When I lived in Portland we shopped at Whole Foods for fish, and a few other items. They have the best labeling anywhere. Yes, it was more expensive.
I've had the same experience with meats: WF is the best place to buy them usually, because they have great selection, including grass-fed beef which shitty grocery stores don't usually carry, and free-range chicken. The meats at regular stores are really lousy.
And no, the specialty cheese shop will be much, much cheaper.
I'm not a big cheese eater, so I don't know much about this. I've only noticed that WF has a far, far better cheese selection than regular grocery stores.
That said, most shoppers will find everything they buy at WF at Trader Joes for 20%+ less money, and often higher quality. But there is no fresh fish.

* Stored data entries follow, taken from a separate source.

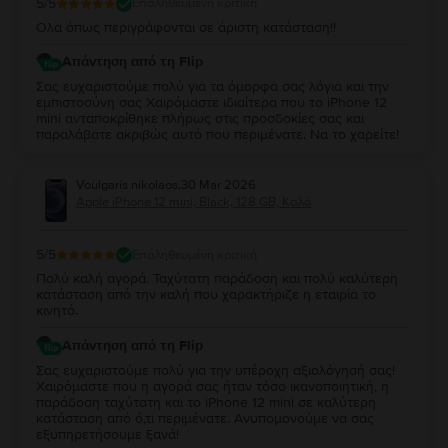
5
/5
Επαληθευμένη κριτική
Ολα όπως περιγράφονται σε άριστη κατάσταση!!
Απάντηση από τη Flip
Σας ευχαριστούμε πολύ για τα όμορφα σας λόγια και την
εμπιστοσύνη σας Χαιρόμαστε ιδιαίτερα που το iPhone 12
mini ανταποκρίθηκε πλήρως στις προσδοκίες σας και
παραλάβατε ακριβώς αυτό που περιμένατε. Να το χαρείτε!
Voulgaris nikolaos
,
30 Mar 2026
Apple iPhone 12 mini, Black, 128 GB, Καλό
5
/5
Επαληθευμένη κριτική
Πολύ καλή αγορά. Ταχύτατη παράδοση και πολύ καλύτερη
κατάσταση από την καλή που χαρακτήριζε η εταιρία το
κινητό.
Απάντηση από τη Flip
Σας ευχαριστούμε πολύ για την υπέροχη αξιολόγησή σας!
Χαιρόμαστε που η αγορά σας ήταν τόσο ικανοποιητική, η
παράδοση ταχύτατη και το iPhone 12 mini σε καλύτερη
κατάσταση από ό,τι περιμένατε. Ανυπομονούμε να σας
εξυπηρετήσουμε ξανά!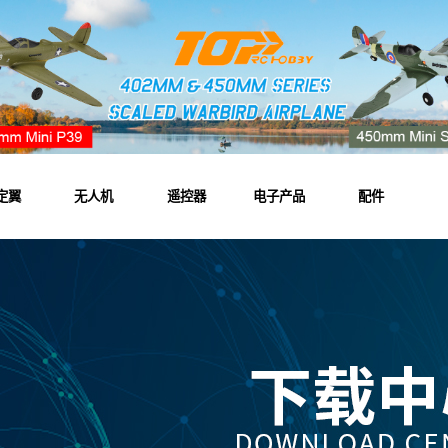
定翼
无人机
遥控器
电子产品
配件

I have to disagree with this one. TJ is simply a much, much smaller store than WF, at least at every location of each that I've been to. There's no way for it to have a comparable selection. And for things I've looked for, it usually doesn't. They certainly don't have a comparable selection of hot cocoa IME. This isn't to say that TJ sucks: it's a great store, and usually cheaper than WF, but this comes with the disadvantage of a more limited selection. Also, I don't believe TJ has a butcher department at all.
Another thing that's nice about many WF locations is the deli department, and the prepared food tables next to it (not at all locations). At the one I used to go to in New Jersey, they had a huge hot-bar buffet section, so you could just go get your lunch there and eat it in the large open area in front with free WiFi. Or you could get something made for you at the deli. TJ's doesn't have any of that. The hot-bar stuff is a bit pricey ($8.99/lb I believe), but generally good and lets you pick and choose what you want. Deli sandwiches and wraps are actually pretty well-priced IME, compared to the King's grocery store that it competes with in that area, which is even more expensive than WF.
As a side note, WF is not the most expensive grocer around. In NJ, they have King's which is rather pricey, and in AZ they have AJ's. At least at WF, they have a policy forbidding anything with HFCS and trans fats, so the foods all have to meet a certain quality level; the other fancy stores will happily sell you mass-market junk from Coca-Cola, at an inflated price, and with really nice tile floors in the aisles.
On the west coast, there are a variety of stores that offer these types of higher-quality items without the extra premium that WF charges. ... In places without a strong health-food culture, WF might be the only game in town for things like organic fair trade cocoa in a glass jar; on the west coast you can actually find that almost anywhere.
So basically I need to move to the PacNW?